I try to chain Calories as a part of iterator dot syntax. Something like

    v.into_iter()
     .map(...)
     .collect::<Calories<_>>()
     .filter(...);

Seems the implementation would turn unnecessarily complicated.
I'll go break the chain to keep the code simple.
Thanks for your answer.

.collect is a method to terminate a chain of iterator method calls, and create a collection (or single value) from the result of executing / iterating through the iterator. If your Calories<T> type is a new iterator itself, then working with .collect is the wrong approach. If you want a nice-looking method in an iterator chain, then define your own extension trait for Iterators, similar to how the itertools crate does it.

Rust Playground

3 Likes

The IteratorExt is a good pattern for implementing chain method. I also found that I can chain the constructor of Calories<T> by implemting an Apply trait.
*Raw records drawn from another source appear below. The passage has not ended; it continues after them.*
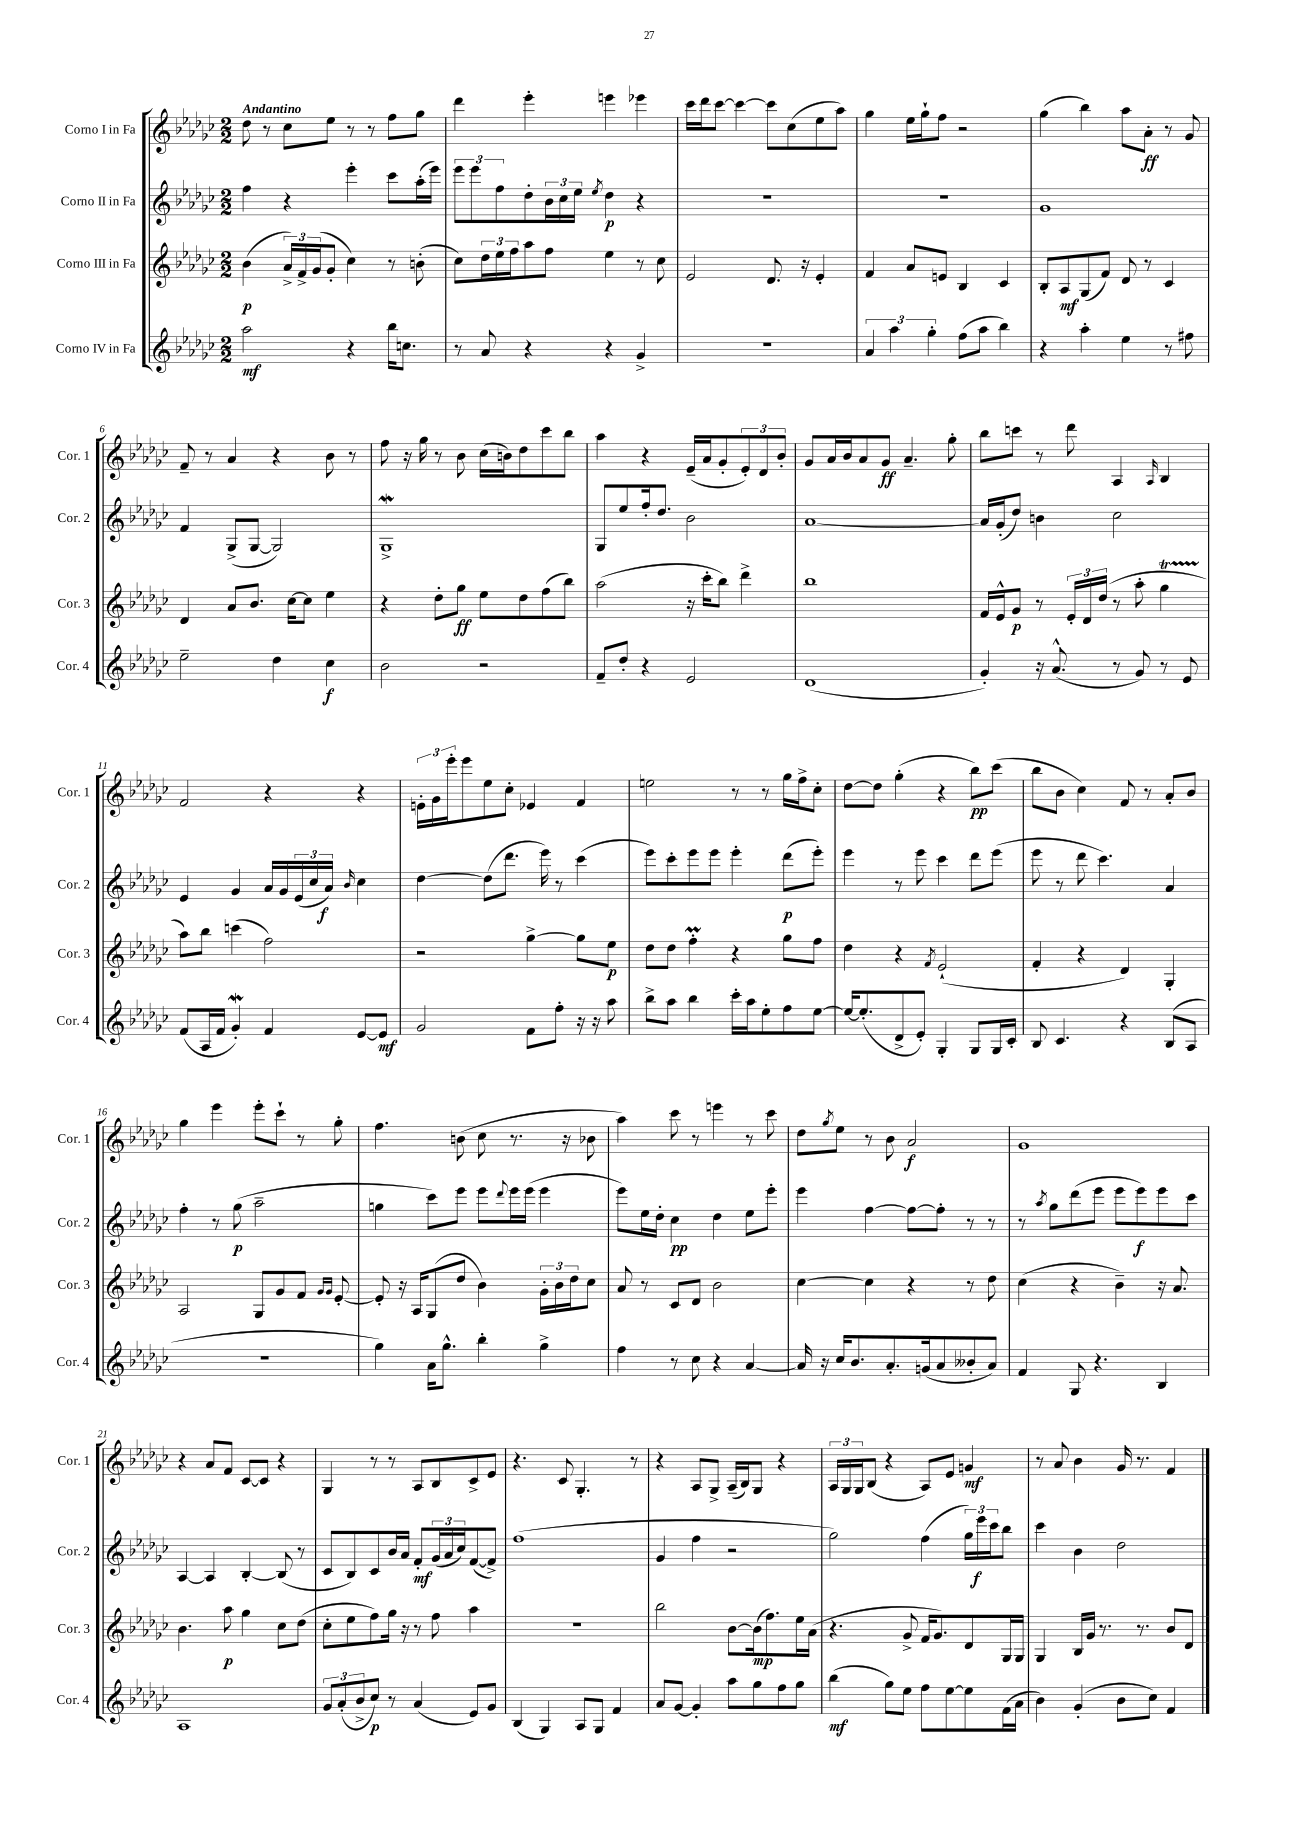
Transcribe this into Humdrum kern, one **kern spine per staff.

**kern	**kern	**kern	**kern
*staff4	*staff3	*staff2	*staff1
*clefG2	*clefG2	*clefG2	*clefG2
*k[b-e-a-d-g-c-]	*k[b-e-a-d-g-c-]	*k[b-e-a-d-g-c-]	*k[b-e-a-d-g-c-]
*M2/2	*M2/2	*M2/2	*M2/2
2aa-\	(4b-\	4ff\	8dd-\
.	.	.	8r
.	24a-^/LL)	4r	8cc-\L
.	24f^/	.	.
.	(24g-/J	.	.
.	8g-'/J	.	8ee-\J
4r	4cc-\)	4eee-'\	8r
.	.	.	8r
16bb-\LK	8r	8ccc-\L	8ff\L
8.cc\J	.	.	.
.	(8b'\	(16aa-'\L	8gg-\J
.	.	16eee-\JJ)	.
=	=	=	=
8r	8cc-\L)	12eee-\L	4ddd-\
.	.	12eee-\	.
8a-/	24dd-\L	.	.
.	24ee-\	12ff\	.
.	24ff\J	.	.
4r	8aa-\	8dd-'\	4eee-'\
.	8ff\J	24b-\L	.
.	.	24cc-\	.
.	.	24ee-\JJ	.
.	.	8qee-/	.
4r	4ee-\	4dd-\	4eee\
4g-^/	8r	4r	4eee-\
.	8cc-\	.	.
=	=	=	=
1r	2e-/	1r	16ccc-\LL
.	.	.	16ddd-\J
.	.	.	[8ccc-\J
.	.	.	4ccc-\_
.	8.d-/	.	8ccc-\]L
.	.	.	(8cc-\
.	16r	.	.
.	4e-'/	.	8ee-\
.	.	.	8aa-\J)
=	=	=	=
6a-/	4f/	1r	4gg-\
6aa-\	.	.	.
.	8a-/L	.	16ee-\LL
.	.	.	16gg-`\J
6gg-'\	.	.	.
.	8e/J	.	8ff\J
(8ff\L	4B-/	.	2r
8aa-\J	.	.	.
4bb-\)	4c-/	.	.
=	=	=	=
4r	8B-'/L	1g-	(4gg-\
.	8A-/	.	.
4aa-'\	(8G-/	.	4bb-\)
.	8f/J)	.	.
4ee-\	8d-/	.	8aa-\L
.	8r	.	8a-'\J
8r	4c-/	.	8r
8ff#\	.	.	8g-/
=	=	=	=
2ee-~\	4d-/	4f/	8f~/
.	.	.	8r
.	8a-/L	(8G-^/L	4a-/
.	8.b-/J	[8G-/J	.
4dd-\	.	2G-/])	4r
.	[16cc-\LK	.	.
.	8cc-\]J	.	.
4cc-\	4ee-\	.	8b-\
.	.	.	8r
=	=	=	=
2b-\	4r	1G-^	8ff\
.	.	.	16r
.	.	.	16gg-\
.	8dd-'\L	.	8r
.	8gg-\J	.	8b-\
2r	8ee-\L	.	(16cc-\LL
.	.	.	16b\J)
.	8dd-\	.	8dd-\
.	(8ff\	.	8ccc-\
.	8bb-\J)	.	8bb-\J
=	=	=	=
8f~/L	(2aa-\	8G-/L	4aa-\
8dd-'/J	.	8ee-/	.
4r	.	16ff'/k	4r
.	.	8.dd-/J	.
2e-/	16r	2b-\	(16e-~/LL
.	16ccc-'\LK	.	16a-/J
.	8bb-\J)	.	8g-'/
.	4ddd-^\	.	12e-'/)
.	.	.	12d-/
.	.	.	12b-'/J
=	=	=	=
(1d-	1bb-	[1a-	8g-/L
.	.	.	16a-/L
.	.	.	16b-/J
.	.	.	8a-/
.	.	.	8g-/J
.	.	.	4.a-~/
.	.	.	8gg-'\
=	=	=	=
4g-'/)	16f/LL	16a-/]LL	8bb-\L
.	16e-^^/J	(16g-'/J	.
.	8g-/J	8dd-/J)	8ccc\J
16r	8r	4b\	8r
(8.a-^^/	.	.	.
.	24e-'/LL	.	8ddd-\
.	24d-/	.	.
.	(24dd-/JJ	.	.
8r	8r	2cc-\	4A-/
8g-/)	8aa-'\	.	.
.	.	.	16qqA-/
8r	4gg-\	.	4B-/
8e-/	.	.	.
=	=	=	=
(8f/L	8aa-\L)	4e-/	2f/
16A-/L	8bb-\J	.	.
16f/JJ	.	.	.
4g-'/)	(4ccc\	4g-/	.
4f/	2ff\)	16a-/LL	4r
.	.	16g-/	.
.	.	(24e-/	.
.	.	24cc-/	.
.	.	24a-/JJ)	.
.	.	16qqb-/	.
[8e-/L	.	4cc-\	4r
8e-/]J	.	.	.
=	=	=	=
2g-/	2r	[4dd-\	24e'\LL
.	.	.	24g-\
.	.	.	24eee-'\J
.	.	.	8eee-\
.	.	(8dd-\]L	8ee-\
.	.	8.ddd-\J	8cc-'\J
8f\L	[4gg-^\	.	4e-/
.	.	16eee-\)	.
8ff'\J	.	8r	.
16r	8gg-\]L	(4ccc-\	4f/
16r	.	.	.
8aa-\	8ee-\J	.	.
=	=	=	=
8bb-^\L	8dd-\L	8eee-\L)	2ee\
8aa-\J	8dd-\J	8ccc-'\	.
4bb-\	4ff'\	8eee-\	.
.	.	8eee-\J	.
16ccc-'\LL	4r	4eee-'\	8r
16aa-\J	.	.	.
8ee-'\	.	.	8r
8ff\	8gg-\L	(8ddd-\L	16gg-\LL
.	.	.	16ff^\J
[8ee-\J	8ff\J	8eee-'\J)	8cc-'\J
=	=	=	=
16ee-/_LK	4dd-\	4eee-\	[8dd-\L
(8.ee-'/]	.	.	.
.	.	.	8dd-\]J
8d-^/	4r	8r	(4gg-'\
8e-'/J)	.	8eee-\	.
.	8qf/	.	.
4G-'/	(2e-`/	4ccc-\	4r
8G-/L	.	8ddd-\L	8bb-\L)
16G-/L	.	(8eee-\J	(8ccc-\J
16c-'/JJ	.	.	.
=	=	=	=
8B-/	4f'/	8eee-\	8bb-\L
4.c-/	.	8r	8b-\J
.	4r	8ddd-\	4cc-\)
.	.	4.ccc-\)	.
4r	4d-/)	.	8f/
.	.	.	8r
(8B-/L	4G-'/	4a-/	8a-'/L
8A-/J	.	.	8b-/J
=	=	=	=
1r	2A-/	4ff'\	4gg-\
.	.	8r	4eee-\
.	.	(8gg-\	.
.	8G-/L	2aa-~\	8eee-'\L
.	8g-/	.	8ccc-`\J
.	8f/J	.	8r
.	16qqg-/LL	.	.
.	16qqg-/JJ	.	.
.	[8e-'/	.	8gg-'\
=	=	=	=
4gg-\)	8e-'/]	4gg\	4.ff\
.	16r	.	.
.	16A-/LK	.	.
16a-\LK	(8G-/	8ccc-\L)	.
8.gg-^^\J	.	.	.
.	8dd-/J	8eee-\J	(8b\
4bb-'\	4b-\)	8eee-\L	8cc-\
.	.	8qqddd-/	.
.	.	16eee-\L	8.r
.	.	(16eee-\JJ	.
4gg-^\	24g-'\LL	4eee-\	.
.	24b-\	.	.
.	.	.	16r
.	24dd-\J	.	.
.	8cc-\J	.	8b-\
=	=	=	=
4ff\	8a-/	8eee-\L)	4aa-\)
.	8r	16ee-\L	.
.	.	16dd-'\JJ	.
8r	8c-/L	4cc-\	8ccc-\
8cc-\	8d-/J	.	8r
4r	2b-\	4dd-\	4eee\
[4a-/	.	8ee-\L	8r
.	.	8eee-'\J	8ccc-\
=	=	=	=
16a-/]	[4cc-\	4eee-\	8dd-\L
16r	.	.	.
.	.	.	8qgg-/
16cc-/LK	.	.	8ee-\J
8.b-/	.	.	.
.	4cc-\]	[4ff\	8r
8.a-'/	.	.	8b-\
.	4r	8ff\_L	2a-/
(16g/k	.	.	.
8a-/	.	8ff'\]J	.
8b--'/	8r	8r	.
8a-/J)	8dd-\	8r	.
=	=	=	=
4f/	(4cc-\	8r	1g-
.	.	8qaa-/	.
.	.	8gg-\L	.
8G-/	4r	(8ddd-\	.
4.r	.	8eee-\J	.
.	4b-~\)	8eee-\L	.
.	.	8eee-\)	.
4B-/	16r	8eee-\	.
.	8.a-/	.	.
.	.	8ccc-\J	.
=	=	=	=
1A-	4.b-\	[4A-/	4r
.	.	4A-/]	8a-/L
.	8aa-\	.	8f/J
.	4gg-\	[4B-'/	[8c-/L
.	.	.	8c-/]J
.	8cc-\L	(8B-/]	4r
.	(8dd-\J	8r	.
=	=	=	=
12g-/L	8cc-'\L	8c-/L	4G-/
(12a-'/	.	.	.
.	8ee-\	8B-/)	.
12b-^/	.	.	.
8cc-/J)	8ff\)	8c-/	8r
8r	16gg-\Jk	16b-/L	8r
.	16r	16a-/JJ	.
(4a-/	8r	8f'/L	8A-/L
.	8ff\	(24g-/L	8B-/
.	.	24a-/	.
.	.	24cc-/J)	.
8e-/L)	4aa-\	([8f/	8c-^/
8g-/J	.	8f^/]J)	8e-/J
=	=	=	=
(4B-/	1r	(1ff	4.r
4G-/)	.	.	.
.	.	.	8c-/
8A-/L	.	.	4.G-'/
8G-/J	.	.	.
4f/	.	.	.
.	.	.	8r
=	=	=	=
8a-/L	2bb-\	4g-/	4r
[8g-/J	.	.	.
4g-'/]	.	4ff\	8A-/L
.	.	.	8G-^/J
8aa-\L	[8b-\L	2r	(16A-~/LL
.	.	.	16B-/J)
8gg-\	(16b-\]k	.	8G-/J
.	8.ff\)	.	.
8ff\	.	.	4r
8gg-\J	16ee-\L	.	.
.	(16a-\JJ	.	.
=	=	=	=
(4bb-\	4.r	2gg-\)	24A-/LL
.	.	.	24G-/
.	.	.	24G-/J
.	.	.	(8B-/J
8gg-\L)	.	.	4r
8ee-\J	8g-^/	.	.
8ff\L	16f/LK	(4ff\	8A-/L)
.	8.g-/)	.	.
[8ee-\	.	.	8e-/J
8ee-\]	8d-/	24gg-\LL)	4g/
.	.	24eee-\	.
.	.	24ccc-\J	.
(16f\L	16G-/L	8bb-\J	.
16a-\JJ	16G-/JJ	.	.
=	=	=	=
4b-\)	4G-/	4ccc-\	8r
.	.	.	8a-/
(4g-'/	16B-/LL	4b-\	4b-\
.	16g-/JJ	.	.
.	8.r	.	.
8b-\L	.	2dd-\	16g-/
.	8.r	.	8.r
8cc-\J)	.	.	.
4f/	8b-/L	.	4f/
.	8d-/J	.	.
==	==	==	==
*-	*-	*-	*-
Thanks for your help again!
Rust Playground

Couldn't this Apply trait be defined very generically?

-trait Apply<Output>: Sized {
-  fn apply(self, f: fn(Self) -> Output) -> Output {
+trait Apply: Sized {
+  fn apply<T>(self, f: fn(Self) -> T) -> T {
     f(self)
   }
 }
 
-impl<I: Iterator<Item = String>> Apply<Calories<I>> for I {}
+impl<T> Apply for T {}
 
 fn main() {
   let vs = ["100", "200", "300"];
   let max = vs.into_iter().map(String::from).apply(Calories::new).fold(0usize, usize::max);
   println!("{}", max);
 }

(Playground)

I wonder, does such a generic apply method exist somewhere already?


Or even more generic:

 trait Apply: Sized {
-  fn apply<T>(self, f: fn(Self) -> T) -> T {
+  fn apply<T, F: FnOnce(Self) -> T>(self, f: F) -> T  {
     f(self)
   }
 }

(Playground)

E.g. tap::Pipe::pipe

1 Like

Interesting! A difference is that tap::Pipe is implemented for all T: ?Sized which makes sense because some of the additional methods (e.g. tap::Pipe::pipe_ref) work on references, thus it's possible to support types which are !Sized (like [u8]).